[Begin RAW RECORDS]

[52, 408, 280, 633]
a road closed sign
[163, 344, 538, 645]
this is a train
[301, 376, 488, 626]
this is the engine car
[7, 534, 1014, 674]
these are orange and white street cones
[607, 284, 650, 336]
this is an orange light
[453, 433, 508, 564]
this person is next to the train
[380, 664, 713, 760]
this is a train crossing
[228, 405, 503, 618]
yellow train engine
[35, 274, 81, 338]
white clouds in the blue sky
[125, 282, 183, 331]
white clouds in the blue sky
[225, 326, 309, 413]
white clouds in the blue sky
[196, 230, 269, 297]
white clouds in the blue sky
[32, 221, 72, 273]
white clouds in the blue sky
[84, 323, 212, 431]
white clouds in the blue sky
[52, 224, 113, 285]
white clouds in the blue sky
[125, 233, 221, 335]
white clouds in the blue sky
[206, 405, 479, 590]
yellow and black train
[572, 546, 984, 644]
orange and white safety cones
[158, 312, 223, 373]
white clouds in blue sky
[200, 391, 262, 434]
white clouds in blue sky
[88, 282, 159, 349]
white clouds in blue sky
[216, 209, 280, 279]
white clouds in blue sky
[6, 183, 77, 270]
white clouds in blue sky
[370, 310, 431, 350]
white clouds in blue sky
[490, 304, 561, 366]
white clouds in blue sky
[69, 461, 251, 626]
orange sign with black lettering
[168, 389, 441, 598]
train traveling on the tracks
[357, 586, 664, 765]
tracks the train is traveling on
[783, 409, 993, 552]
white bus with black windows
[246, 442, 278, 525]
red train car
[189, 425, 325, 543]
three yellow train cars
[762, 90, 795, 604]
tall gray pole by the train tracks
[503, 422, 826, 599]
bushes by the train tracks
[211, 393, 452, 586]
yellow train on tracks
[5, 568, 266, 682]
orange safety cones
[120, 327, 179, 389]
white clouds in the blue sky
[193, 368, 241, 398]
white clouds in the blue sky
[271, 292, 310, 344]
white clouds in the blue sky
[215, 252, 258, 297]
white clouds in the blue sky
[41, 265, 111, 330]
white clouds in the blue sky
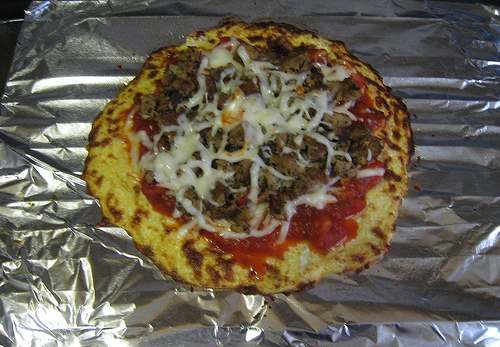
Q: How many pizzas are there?
A: One.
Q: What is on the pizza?
A: Meat and cheese.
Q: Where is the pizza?
A: On tin foil.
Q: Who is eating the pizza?
A: No one.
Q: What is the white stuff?
A: Cheese.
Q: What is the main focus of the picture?
A: A pizza.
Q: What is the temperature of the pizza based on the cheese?
A: Warm or hot.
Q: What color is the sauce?
A: Red.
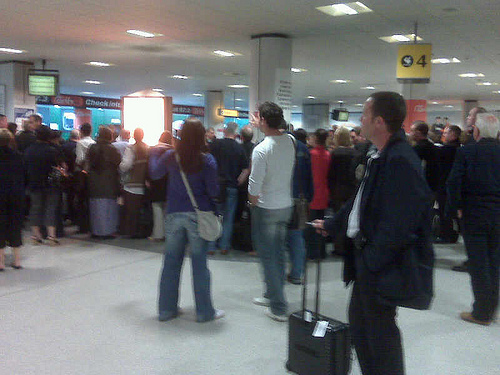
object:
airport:
[0, 0, 500, 375]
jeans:
[157, 211, 214, 324]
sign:
[121, 95, 172, 146]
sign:
[396, 41, 431, 80]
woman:
[148, 118, 225, 323]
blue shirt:
[149, 146, 221, 212]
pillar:
[247, 35, 292, 141]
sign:
[219, 109, 239, 116]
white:
[0, 242, 498, 374]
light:
[313, 0, 372, 17]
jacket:
[325, 127, 436, 310]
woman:
[85, 124, 123, 239]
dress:
[85, 142, 123, 237]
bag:
[172, 147, 223, 242]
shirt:
[248, 132, 303, 209]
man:
[446, 112, 499, 325]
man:
[205, 122, 249, 257]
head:
[473, 112, 498, 141]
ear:
[375, 116, 384, 130]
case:
[285, 222, 350, 374]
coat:
[80, 143, 120, 199]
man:
[246, 102, 295, 322]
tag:
[312, 321, 330, 338]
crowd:
[0, 91, 496, 375]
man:
[310, 91, 436, 375]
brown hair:
[368, 91, 407, 132]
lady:
[309, 128, 330, 257]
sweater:
[309, 146, 330, 210]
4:
[417, 54, 427, 67]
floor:
[0, 242, 500, 375]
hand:
[313, 219, 328, 237]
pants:
[1, 186, 23, 249]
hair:
[178, 120, 205, 173]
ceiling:
[0, 0, 500, 108]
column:
[277, 69, 291, 111]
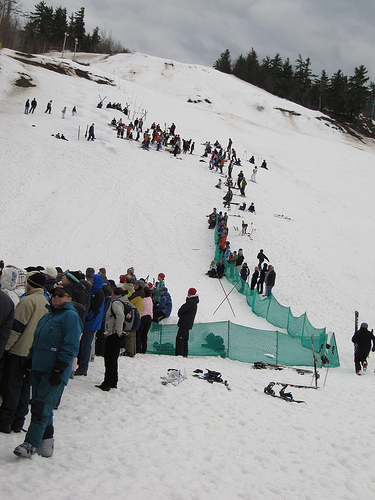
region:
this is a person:
[11, 286, 74, 484]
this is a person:
[172, 282, 200, 376]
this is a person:
[339, 315, 370, 365]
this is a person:
[268, 264, 276, 304]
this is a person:
[101, 285, 133, 402]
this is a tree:
[219, 42, 232, 75]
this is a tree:
[74, 4, 91, 57]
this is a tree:
[294, 60, 309, 107]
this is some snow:
[63, 359, 363, 495]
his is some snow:
[12, 50, 369, 255]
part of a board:
[262, 370, 291, 420]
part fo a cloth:
[204, 351, 236, 398]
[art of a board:
[275, 397, 295, 444]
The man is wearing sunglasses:
[52, 291, 67, 297]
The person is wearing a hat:
[187, 288, 196, 296]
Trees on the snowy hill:
[3, 2, 126, 52]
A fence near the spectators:
[148, 218, 338, 368]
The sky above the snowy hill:
[0, 0, 373, 87]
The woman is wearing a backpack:
[112, 299, 139, 331]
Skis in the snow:
[273, 379, 320, 390]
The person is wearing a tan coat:
[5, 289, 47, 354]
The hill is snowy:
[0, 47, 371, 499]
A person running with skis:
[352, 311, 374, 372]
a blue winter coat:
[27, 303, 79, 372]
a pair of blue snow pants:
[25, 374, 63, 446]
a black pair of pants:
[102, 336, 120, 383]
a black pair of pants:
[174, 325, 190, 355]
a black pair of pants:
[353, 346, 369, 369]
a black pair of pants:
[137, 316, 150, 350]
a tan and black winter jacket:
[6, 290, 49, 356]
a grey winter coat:
[105, 294, 128, 336]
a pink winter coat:
[141, 297, 153, 319]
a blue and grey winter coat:
[158, 292, 173, 315]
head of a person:
[41, 279, 81, 311]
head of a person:
[15, 264, 53, 290]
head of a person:
[94, 280, 126, 305]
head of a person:
[174, 278, 211, 311]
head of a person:
[349, 316, 369, 342]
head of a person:
[259, 256, 275, 279]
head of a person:
[152, 263, 170, 281]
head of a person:
[123, 257, 144, 277]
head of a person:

[End RAW RECORDS]

WHAT IS BEING ASKED:
Arrange all the rows above as a numbered list, omitting blank lines and leaving the pictures out of your answer.

SOLUTION FOR THIS TASK:
1. [52, 408, 280, 633]
2. a road closed sign
3. [163, 344, 538, 645]
4. this is a train
5. [301, 376, 488, 626]
6. this is the engine car
7. [7, 534, 1014, 674]
8. these are orange and white street cones
9. [607, 284, 650, 336]
10. this is an orange light
11. [453, 433, 508, 564]
12. this person is next to the train
13. [380, 664, 713, 760]
14. this is a train crossing
15. [228, 405, 503, 618]
16. yellow train engine
17. [35, 274, 81, 338]
18. white clouds in the blue sky
19. [125, 282, 183, 331]
20. white clouds in the blue sky
21. [225, 326, 309, 413]
22. white clouds in the blue sky
23. [196, 230, 269, 297]
24. white clouds in the blue sky
25. [32, 221, 72, 273]
26. white clouds in the blue sky
27. [84, 323, 212, 431]
28. white clouds in the blue sky
29. [52, 224, 113, 285]
30. white clouds in the blue sky
31. [125, 233, 221, 335]
32. white clouds in the blue sky
33. [206, 405, 479, 590]
34. yellow and black train
35. [572, 546, 984, 644]
36. orange and white safety cones
37. [158, 312, 223, 373]
38. white clouds in blue sky
39. [200, 391, 262, 434]
40. white clouds in blue sky
41. [88, 282, 159, 349]
42. white clouds in blue sky
43. [216, 209, 280, 279]
44. white clouds in blue sky
45. [6, 183, 77, 270]
46. white clouds in blue sky
47. [370, 310, 431, 350]
48. white clouds in blue sky
49. [490, 304, 561, 366]
50. white clouds in blue sky
51. [69, 461, 251, 626]
52. orange sign with black lettering
53. [168, 389, 441, 598]
54. train traveling on the tracks
55. [357, 586, 664, 765]
56. tracks the train is traveling on
57. [783, 409, 993, 552]
58. white bus with black windows
59. [246, 442, 278, 525]
60. red train car
61. [189, 425, 325, 543]
62. three yellow train cars
63. [762, 90, 795, 604]
64. tall gray pole by the train tracks
65. [503, 422, 826, 599]
66. bushes by the train tracks
67. [211, 393, 452, 586]
68. yellow train on tracks
69. [5, 568, 266, 682]
70. orange safety cones
71. [120, 327, 179, 389]
72. white clouds in the blue sky
73. [193, 368, 241, 398]
74. white clouds in the blue sky
75. [271, 292, 310, 344]
76. white clouds in the blue sky
77. [215, 252, 258, 297]
78. white clouds in the blue sky
79. [41, 265, 111, 330]
80. white clouds in the blue sky
81. Q: How many pizzas are there?
82. A: One.
83. Q: What is on the pizza?
84. A: Meat and cheese.
85. Q: Where is the pizza?
86. A: On tin foil.
87. Q: Who is eating the pizza?
88. A: No one.
89. Q: What is the white stuff?
90. A: Cheese.
91. Q: What is the main focus of the picture?
92. A: A pizza.
93. Q: What is the temperature of the pizza based on the cheese?
94. A: Warm or hot.
95. Q: What color is the sauce?
96. A: Red.
97. object:
98. airport:
99. [0, 0, 500, 375]
100. jeans:
101. [157, 211, 214, 324]
102. sign:
103. [121, 95, 172, 146]
104. sign:
105. [396, 41, 431, 80]
106. woman:
107. [148, 118, 225, 323]
108. blue shirt:
109. [149, 146, 221, 212]
110. pillar:
111. [247, 35, 292, 141]
112. sign:
113. [219, 109, 239, 116]
114. white:
115. [0, 242, 498, 374]
116. light:
117. [313, 0, 372, 17]
118. jacket:
119. [325, 127, 436, 310]
120. woman:
121. [85, 124, 123, 239]
122. dress:
123. [85, 142, 123, 237]
124. bag:
125. [172, 147, 223, 242]
126. shirt:
127. [248, 132, 303, 209]
128. man:
129. [446, 112, 499, 325]
130. man:
131. [205, 122, 249, 257]
132. head:
133. [473, 112, 498, 141]
134. ear:
135. [375, 116, 384, 130]
136. case:
137. [285, 222, 350, 374]
138. coat:
139. [80, 143, 120, 199]
140. man:
141. [246, 102, 295, 322]
142. tag:
143. [312, 321, 330, 338]
144. crowd:
145. [0, 91, 496, 375]
146. man:
147. [310, 91, 436, 375]
148. brown hair:
149. [368, 91, 407, 132]
150. lady:
151. [309, 128, 330, 257]
152. sweater:
153. [309, 146, 330, 210]
154. 4:
155. [417, 54, 427, 67]
156. floor:
157. [0, 242, 500, 375]
158. hand:
159. [313, 219, 328, 237]
160. pants:
161. [1, 186, 23, 249]
162. hair:
163. [178, 120, 205, 173]
164. ceiling:
165. [0, 0, 500, 108]
166. column:
167. [277, 69, 291, 111]
168. region:
169. this is a person:
170. [11, 286, 74, 484]
171. this is a person:
172. [172, 282, 200, 376]
173. this is a person:
174. [339, 315, 370, 365]
175. this is a person:
176. [268, 264, 276, 304]
177. this is a person:
178. [101, 285, 133, 402]
179. this is a tree:
180. [219, 42, 232, 75]
181. this is a tree:
182. [74, 4, 91, 57]
183. this is a tree:
184. [294, 60, 309, 107]
185. this is some snow:
186. [63, 359, 363, 495]
187. his is some snow:
188. [12, 50, 369, 255]
189. part of a board:
190. [262, 370, 291, 420]
191. part fo a cloth:
192. [204, 351, 236, 398]
193. [art of a board:
194. [275, 397, 295, 444]
195. The man is wearing sunglasses:
196. [52, 291, 67, 297]
197. The person is wearing a hat:
198. [187, 288, 196, 296]
199. Trees on the snowy hill:
200. [3, 2, 126, 52]
201. A fence near the spectators:
202. [148, 218, 338, 368]
203. The sky above the snowy hill:
204. [0, 0, 373, 87]
205. The woman is wearing a backpack:
206. [112, 299, 139, 331]
207. Skis in the snow:
208. [273, 379, 320, 390]
209. The person is wearing a tan coat:
210. [5, 289, 47, 354]
211. The hill is snowy:
212. [0, 47, 371, 499]
213. A person running with skis:
214. [352, 311, 374, 372]
215. a blue winter coat:
216. [27, 303, 79, 372]
217. a pair of blue snow pants:
218. [25, 374, 63, 446]
219. a black pair of pants:
220. [102, 336, 120, 383]
221. a black pair of pants:
222. [174, 325, 190, 355]
223. a black pair of pants:
224. [353, 346, 369, 369]
225. a black pair of pants:
226. [137, 316, 150, 350]
227. a tan and black winter jacket:
228. [6, 290, 49, 356]
229. a grey winter coat:
230. [105, 294, 128, 336]
231. a pink winter coat:
232. [141, 297, 153, 319]
233. a blue and grey winter coat:
234. [158, 292, 173, 315]
235. head of a person:
236. [41, 279, 81, 311]
237. head of a person:
238. [15, 264, 53, 290]
239. head of a person:
240. [94, 280, 126, 305]
241. head of a person:
242. [174, 278, 211, 311]
243. head of a person:
244. [349, 316, 369, 342]
245. head of a person:
246. [259, 256, 275, 279]
247. head of a person:
248. [152, 263, 170, 281]
249. head of a person:
250. [123, 257, 144, 277]
251. head of a person:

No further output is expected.